Yes, I know you are supposed to post your bible reading resolutions in late December or by the first week in January at the latest. I did make a plan, and I planned to post it. But I was busy reading a book, writing a book, and enjoying some much-needed down time with my family. Ah well. Now that I’ve had a week to work my plan, it’s better formed anyway. So I thought I’d share.
I actually finished a bible-in-a-year plan last year, made possible by the Reading Plan app. I would like to say that it was my joy in the process that made me finish, but the reality is that there were days when it was a “check off the list” thing, and those little notification badges were a good reminder/motivator. But, list item or not, the week by week immersion in the big story of the Bible was just what I needed in 2016, and I am grateful. My “reading” was a combination of print, audio (the Audible Listener’s Bible), and digital (ESV iphone app – which also has audio).

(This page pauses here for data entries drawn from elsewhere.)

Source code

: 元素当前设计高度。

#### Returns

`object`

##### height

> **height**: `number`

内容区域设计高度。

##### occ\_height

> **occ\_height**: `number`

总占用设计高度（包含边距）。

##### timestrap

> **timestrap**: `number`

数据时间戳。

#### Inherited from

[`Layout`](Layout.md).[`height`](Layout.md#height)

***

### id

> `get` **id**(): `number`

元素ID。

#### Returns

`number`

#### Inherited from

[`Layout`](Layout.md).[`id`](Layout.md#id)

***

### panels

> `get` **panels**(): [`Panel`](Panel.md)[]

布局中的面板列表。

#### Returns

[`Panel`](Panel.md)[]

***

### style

But this year, I want to slow down a bit. I had several things in mind for my bible/devotional reading. First, I wanted to linger and meditate on much shorter passages of Scripture. Second, I wanted to copy entire passages like the kings of old. Third, I wanted to make progress on the stack of devotional reading in my to-read pile. Finally, (not quite so spiritual), I wanted to work in some Latin translation so I don’t lose my hard-won almost-but-not-quite-fluency, and maybe move it into the straight up almost-fluency category this year, especially after reading this article from a Westminster Seminary prof. He’s talking about Greek, but it applies equally well to Latin.

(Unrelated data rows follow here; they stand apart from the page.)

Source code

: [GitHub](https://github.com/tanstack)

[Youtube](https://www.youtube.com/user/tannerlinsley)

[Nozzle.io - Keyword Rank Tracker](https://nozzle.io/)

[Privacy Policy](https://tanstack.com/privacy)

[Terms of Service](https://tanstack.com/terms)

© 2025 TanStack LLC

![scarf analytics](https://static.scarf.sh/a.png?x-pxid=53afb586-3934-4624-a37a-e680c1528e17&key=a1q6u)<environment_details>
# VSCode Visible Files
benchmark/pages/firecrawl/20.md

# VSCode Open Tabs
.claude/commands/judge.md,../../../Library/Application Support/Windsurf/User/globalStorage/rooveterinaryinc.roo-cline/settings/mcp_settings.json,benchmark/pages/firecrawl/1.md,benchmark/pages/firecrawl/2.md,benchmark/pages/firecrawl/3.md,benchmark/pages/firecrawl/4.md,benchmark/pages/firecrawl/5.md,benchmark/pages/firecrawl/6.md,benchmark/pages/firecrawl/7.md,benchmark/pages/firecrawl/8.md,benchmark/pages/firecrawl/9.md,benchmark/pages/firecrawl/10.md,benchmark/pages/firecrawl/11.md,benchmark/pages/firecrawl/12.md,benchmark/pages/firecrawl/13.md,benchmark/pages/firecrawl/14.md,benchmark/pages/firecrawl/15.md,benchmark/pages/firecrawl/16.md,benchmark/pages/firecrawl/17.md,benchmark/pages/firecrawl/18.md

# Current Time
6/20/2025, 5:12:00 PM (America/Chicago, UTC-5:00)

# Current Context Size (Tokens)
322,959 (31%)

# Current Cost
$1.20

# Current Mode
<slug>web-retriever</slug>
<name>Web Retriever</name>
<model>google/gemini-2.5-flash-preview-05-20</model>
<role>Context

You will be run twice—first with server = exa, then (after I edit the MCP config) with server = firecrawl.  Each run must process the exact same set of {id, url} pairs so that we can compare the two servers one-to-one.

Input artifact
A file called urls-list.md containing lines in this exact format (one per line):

All that to say, for my bible/devotional time, I am doing a variation of the plan outlined in this Gospel Coalition article. I am starting with Psalm 119 for the month of January, and using the idea of 10 readings for each section of the poem: Aleph, Beth, etc. (22 all told; one for each letter of the Hebrew alphabet since it’s an acrostic poem). So far, this has been my daily practice for each passage:
- Read aloud 1-2 times in English Standard Version
- Read aloud or listen 2-3 times in King James Version (Tecarta Bible app works pretty well for this, as I don’t have a print copy of the KJV that is not falling apart, and have not been able to find a nice slimline leather one—any suggestions are welcome!)
- Read aloud twice from the Latin Vulgate
- Translate as I read once more, using Latin Dictionary and other resources as needed
- Copy the passage (or key verses) in Latin
- Read aloud once more in Latin, then in King James
I know it all sounds very academic, but it does yield some lovely insights. Yesterday, I circled all the Latin words for the Scriptures: verba tua, praecepta, mandata, testimoniorum, and this gem: eloquium. I also learned that the verb translatd sought in KJV and ESV is exquisivi in Latin. Much to meditate upon!
I finish my time by reading a chapter or a section from a devotional book, currently Words of Delight, A Literary Approach to the Bible, by Leland Ryken. Others in my stack: None Like Him, The Rare Jewel of Christian Contentment, and Desiring the Kingdom.
After January, I plan to choose another book and work through passages in this same way. I do like the idea of a full read-through or two of a given book before diving in, though, so I think I will try to incorporate that as well. If I find that I need more structure, the Epistles 10×4 plan looks promising.